WHAT NEEDS TO BE DONE. Transcribe the listing verbatim. Do not carry over any pictures.

EXERCISE DATA.
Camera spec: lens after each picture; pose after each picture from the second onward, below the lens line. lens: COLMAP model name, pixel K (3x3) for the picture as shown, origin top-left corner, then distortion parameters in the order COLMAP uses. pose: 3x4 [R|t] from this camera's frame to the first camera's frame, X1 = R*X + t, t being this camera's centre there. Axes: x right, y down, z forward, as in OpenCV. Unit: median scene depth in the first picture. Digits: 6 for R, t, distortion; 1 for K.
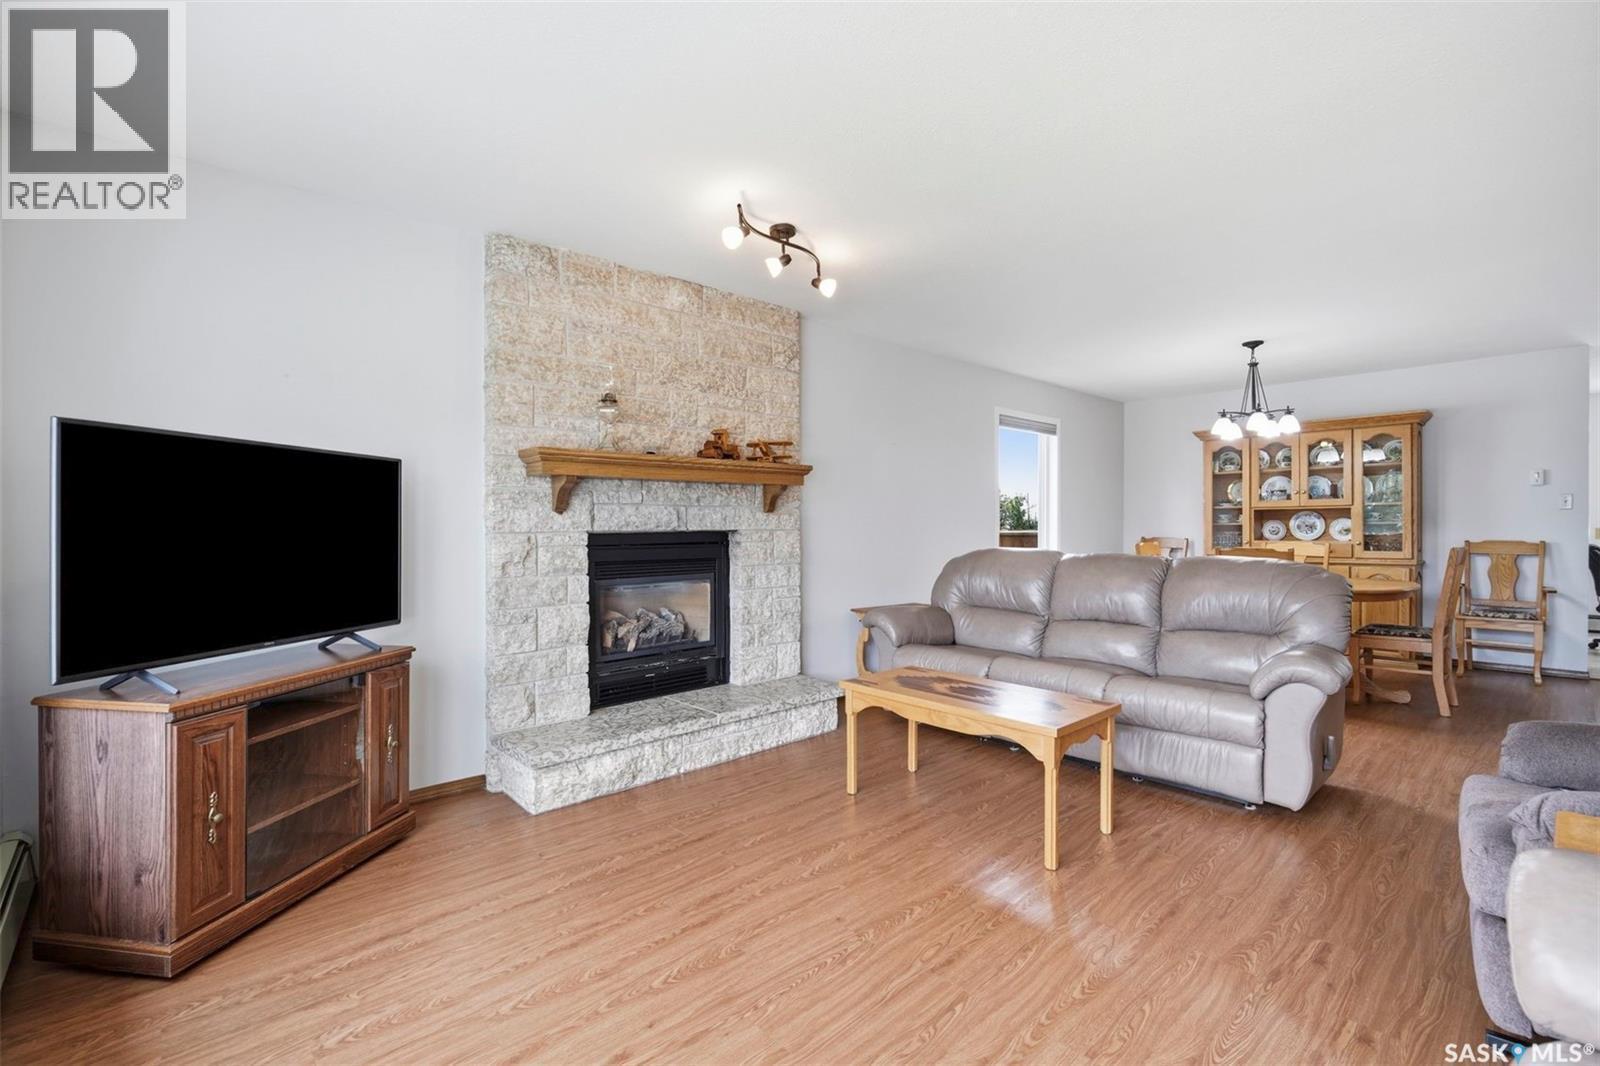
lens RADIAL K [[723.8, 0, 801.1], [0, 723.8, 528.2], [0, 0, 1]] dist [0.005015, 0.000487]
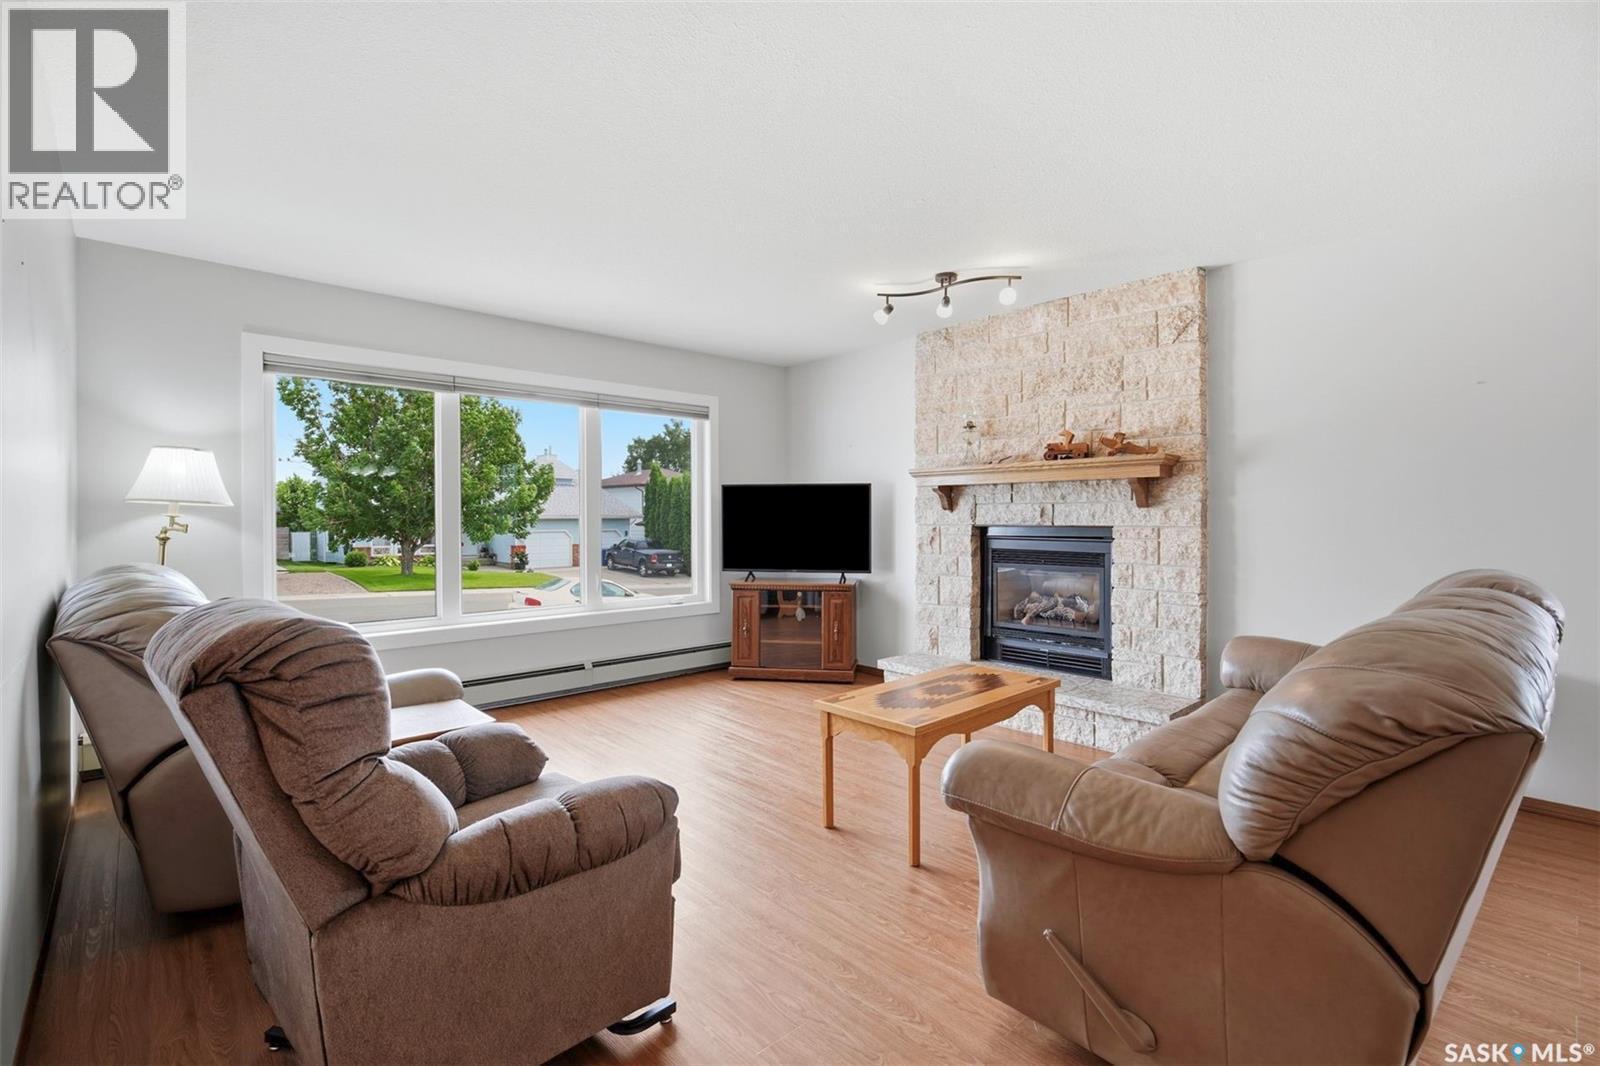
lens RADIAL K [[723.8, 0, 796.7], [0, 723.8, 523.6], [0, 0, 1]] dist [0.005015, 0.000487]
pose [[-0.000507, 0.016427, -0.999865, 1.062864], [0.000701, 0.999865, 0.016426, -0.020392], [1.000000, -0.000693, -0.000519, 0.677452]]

WRITTEN SOLUTION.
Camera spec: lens after each picture; pose after each picture from the second onward, below the lens line. lens: COLMAP model name, pixel K (3x3) for the picture as shown, origin top-left corner, then distortion parameters in the order COLMAP uses. pose: 3x4 [R|t] from this camera's frame to the first camera's frame, X1 = R*X + t, t being this camera's centre there. Axes: x right, y down, z forward, as in OpenCV. Unit: median scene depth in the first picture. Digits: 6 for R, t, distortion; 1 for K.
lens RADIAL K [[723.8, 0, 801.1], [0, 723.8, 528.2], [0, 0, 1]] dist [0.005015, 0.000487]
lens RADIAL K [[723.8, 0, 796.7], [0, 723.8, 523.6], [0, 0, 1]] dist [0.005015, 0.000487]
pose [[-0.000507, 0.016427, -0.999865, 1.062864], [0.000701, 0.999865, 0.016426, -0.020392], [1.000000, -0.000693, -0.000519, 0.677452]]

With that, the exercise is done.